Aim of the task = Print every record below exactly as it stands.

Data records =
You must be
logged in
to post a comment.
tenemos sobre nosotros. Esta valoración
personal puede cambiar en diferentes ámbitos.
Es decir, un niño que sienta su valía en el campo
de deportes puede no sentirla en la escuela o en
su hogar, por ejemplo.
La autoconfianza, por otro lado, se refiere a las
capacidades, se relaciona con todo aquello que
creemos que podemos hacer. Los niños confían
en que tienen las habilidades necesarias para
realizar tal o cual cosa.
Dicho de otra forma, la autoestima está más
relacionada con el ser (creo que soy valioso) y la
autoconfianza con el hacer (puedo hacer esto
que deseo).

Your solution =
You must be
logged in
to post a comment.
tenemos sobre nosotros. Esta valoración
personal puede cambiar en diferentes ámbitos.
Es decir, un niño que sienta su valía en el campo
de deportes puede no sentirla en la escuela o en
su hogar, por ejemplo.
La autoconfianza, por otro lado, se refiere a las
capacidades, se relaciona con todo aquello que
creemos que podemos hacer. Los niños confían
en que tienen las habilidades necesarias para
realizar tal o cual cosa.
Dicho de otra forma, la autoestima está más
relacionada con el ser (creo que soy valioso) y la
autoconfianza con el hacer (puedo hacer esto
que deseo).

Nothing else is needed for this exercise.